Unshelled peanuts attract a much larger population of birds since the shell is no issue. Like I said before the only birds that are not attracted to unshelled peanuts are raptors or birds of prey and hummingbirds. One thing to keep in mind if you serve peanuts on a tray feeder and it rains, the peanuts could spoil.

Millet is mainly for ground-feeding birds such as doves, blackbirds, grackles, and sparrows to name a few. It normally isn’t found alone in bags but used as filler for birdseed mixes. It’s best not to use millet in a tube feeder as many birds will not eat it and it just sits at the bottom of the tube. A tray feeder is best so as birds are feeding in the tray the millet will be kicked to the ground where it will be fed on by ground feeders.



Mealworms can come in two ways. Living or dried. Mealworms are a good replacement for insects and draw birds that eat insects such as bluebirds, chickadees, titmice, wrens, and starlings. Most birds will like the live worms over the dried ones, but it’s cheaper and easier to keep a bag of worms in the shed than a live canister of worms in the refrigerator. So, you may have to combine the live and dried worms initially until the birds become used to eating dried worms.


Corn can be found in two ways, whole kernel corn or cracked corn. Not many birds can Handle whole kernel corn other than crows, ravens, ducks, and jays. You have a good chance of drawing a raccoon, opossum, skunk, or a deer if you are around a wooded area. Cracked corn is eaten by almost all birds as it’s kernels are chopped into smaller pieces. One thing to keep in mind is that House Sparrows can take over a cracked corn feeder. It may be a good idea is if you have more than one feeder, put the cracked corn further away from the house so it will draw the sparrows away from the house.



Suet is the hard fat found around the kidneys and loins of beef and sheep. It provides an outstanding source of energy by supplying the necessary fats and energy. Most suet blends include nuts, grains, fruits, and other ingredients to attract different birds. The most common birds that feed on suet are woodpeckers, nuthatches, and chickadees. European Starlings love suet and will gorge themselves until it is gone. Suet comes in a variety of shapes and sizes according to the type of feeder you buy. For example, one type of suet comes in a rectangular cake, another comes in balls, another comes in plugs with an according to the shaped and sized feeder.



In order to attract hummingbirds and orioles try four parts water to one part sugar. Hummingbirds and Orioles eat a variety of bugs, spiders, gnats, aphids, spiders, caterpillars, and fruit. So, the sugar water compliments their diet nicely.

If you want to try to attract species of birds that don’t normally inhabit your yard.

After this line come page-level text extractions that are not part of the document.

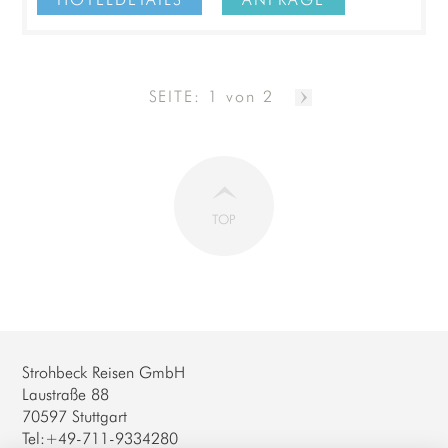
SEITE: 1 von 2
TOP
Strohbeck Reisen GmbH
Laustraße 88
70597 Stuttgart
Tel:+49-711-9334280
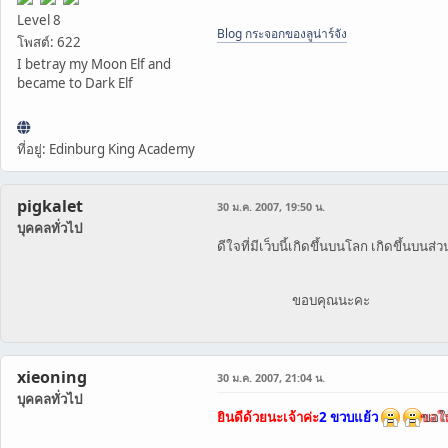
Level 8
Blog ​กระจอกของลูน่าร์จัง​​​
โพสต์: 622
I betray my Moon Elf and
became to Dark Elf
ที่อยู่: Edinburg King Academy
pigkalet
30 ม.ค. 2007, 19:50 น.
บุคคลทั่วไป
ดีใจที่มีเว็บนี้เกิดขึ้นบนโลก เกิดขึ้นบ
ขอบคุณนะคะ
xieoning
30 ม.ค. 2007, 21:04 น.
บุคคลทั่วไป
ยินดีด้วยนะเจ้าค่ะ
2 ขวบแย้ว
ขอใ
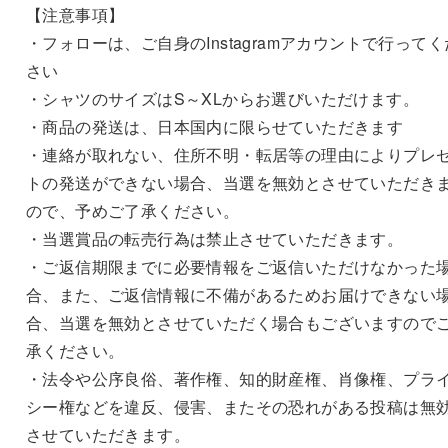
【注意事項】
・フォローは、ご自身のInstagramアカウントで行ってく
さい
・シャツのサイズはS～XLからお選びいただけます。
・商品の発送は、日本国内に限らせていただきます
・連絡が取れない、住所不明・転居等の理由によりプレ
トの発送ができない場合、当選を無効とさせていただき
ので、予めご了承ください。
・当選賞品の転売行為は禁止させていただきます。
・ご返信期限までに必要情報をご返信いただけなかった
合、また、ご返信情報に不備があるためお届けできない
合、当選を無効とさせていただく場合もございますので
承ください。
・法令や公序良俗、著作権、知的財産権、肖像権、プラ
シー権などを違反、侵害、またその恐れがある投稿は無
させていただきます。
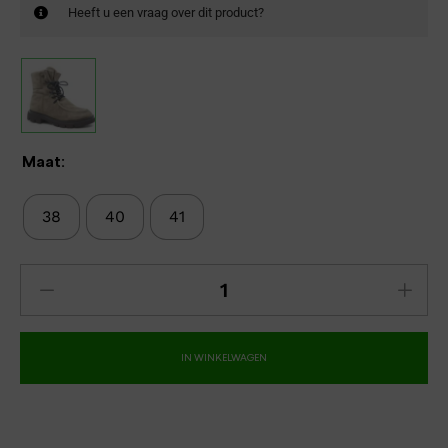
Heeft u een vraag over dit product?
Maat:
38
40
41
IN WINKELWAGEN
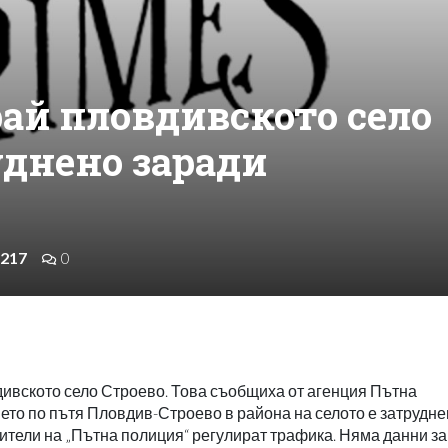
ай пловдивското село
уднено заради
217
0
дивското село Строево. Това съобщиха от агенция Пътна
то по пътя Пловдив-Строево в района на селото е затрудне
ители на „Пътна полиция“ регулират трафика. Няма данни за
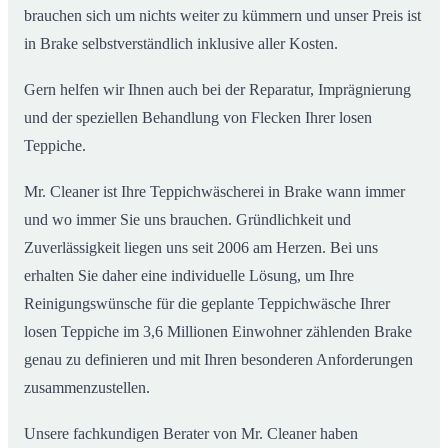
brauchen sich um nichts weiter zu kümmern und unser Preis ist
in Brake selbstverständlich inklusive aller Kosten.
Gern helfen wir Ihnen auch bei der Reparatur, Imprägnierung
und der speziellen Behandlung von Flecken Ihrer losen
Teppiche.
Mr. Cleaner ist Ihre Teppichwäscherei in Brake wann immer
und wo immer Sie uns brauchen. Gründlichkeit und
Zuverlässigkeit liegen uns seit 2006 am Herzen. Bei uns
erhalten Sie daher eine individuelle Lösung, um Ihre
Reinigungswünsche für die geplante Teppichwäsche Ihrer
losen Teppiche im 3,6 Millionen Einwohner zählenden Brake
genau zu definieren und mit Ihren besonderen Anforderungen
zusammenzustellen.
Unsere fachkundigen Berater von Mr. Cleaner haben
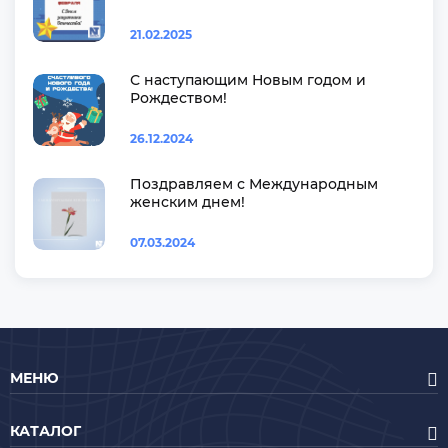
21.02.2025
С наступающим Новым годом и
Рождеством!
26.12.2024
Поздравляем с Международным
женским днем!
07.03.2024
МЕНЮ
КАТАЛОГ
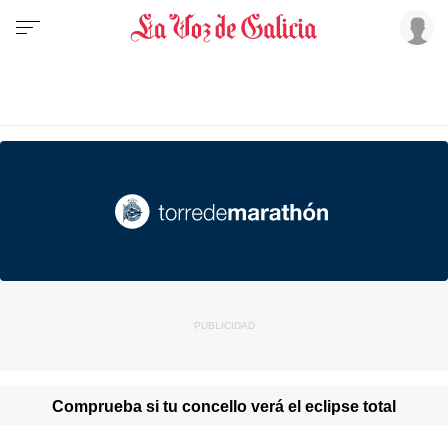
Comprueba si tu concello verá el eclipse total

Put out fresh fruit. Bananas, grapes, apples, and if you want to attract orioles cut up oranges. Set the fruit on a tray feeder. Be careful the fruit will attract yellowjackets and bees and when hot thee fruit will spoil quickly. So change out often when the temperature is high.

Dried fruit makes it easier to store. Raisins, cranberries, and currants will attract Robins, waxwings, bluebirds, and mockingbirds love dried fruit.